The winning, fighting Bruins, led by the magnetic Orr, achieved
ratings on Channel 38 during the next six years that would never be
approached in the regular season by any other Boston team. Cusick was
proven a prophet.

The announcer's career didn't flow as smoothly. He spent two years out
of hockey after Channel 38 picked up the Bruins rights in 1967, but
rejoined the team on radio in 1969 and took over Channel 38's
broadcasts in 1971.

``I didn't set out to set a record for longevity,'' Cusick said in a
recent interview. ``It just worked out that way. If you have good
seats, which I used to have at the Garden, it's the easiest to

``You don't have to come up with 6,000 stories to fill the gaps, like
in baseball. It's much better if I come to a game with my mind blank
and not with seven things I want to say because I don't get the chance
to say them.''

He preferred to keep himself in the background.
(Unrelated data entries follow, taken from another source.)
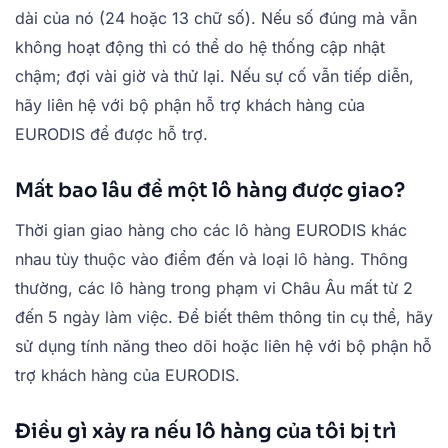
dài của nó (24 hoặc 13 chữ số). Nếu số đúng mà vẫn
không hoạt động thì có thể do hệ thống cập nhật
chậm; đợi vài giờ và thử lại. Nếu sự cố vẫn tiếp diễn,
hãy liên hệ với bộ phận hỗ trợ khách hàng của
EURODIS để được hỗ trợ.
Mất bao lâu để một lô hàng được giao?
Thời gian giao hàng cho các lô hàng EURODIS khác
nhau tùy thuộc vào điểm đến và loại lô hàng. Thông
thường, các lô hàng trong phạm vi Châu Âu mất từ 2
đến 5 ngày làm việc. Để biết thêm thông tin cụ thể, hãy
sử dụng tính năng theo dõi hoặc liên hệ với bộ phận hỗ
trợ khách hàng của EURODIS.
Điều gì xảy ra nếu lô hàng của tôi bị trì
``I just did the game,'' he said. ``I don't stick myself into it. That
is why I have lasted so long. I don't think anybody else has done as
many games. It's been incredible. I have been very lucky doing a job
that thousands of guys would have loved to have done. I have no

In his "retirement", Cusick went on to broadcast 10-15 AHL games per season on the local cable network, retiring for good at the end of the 2003 season at the age of 84. The remarkable thing was he did games involving different AHL clubs each night out in the AHL, and I never heard him miss a player's name! He'll not be forgotten, nor will the NHL of his era.

Canada will find a great replacement for the relatively young Ron, if it comes to that...but maybe Ron should read what old Fred has to say here before he finds his career prematurely over. Think about it, Ron. Once you're gone, you're gone.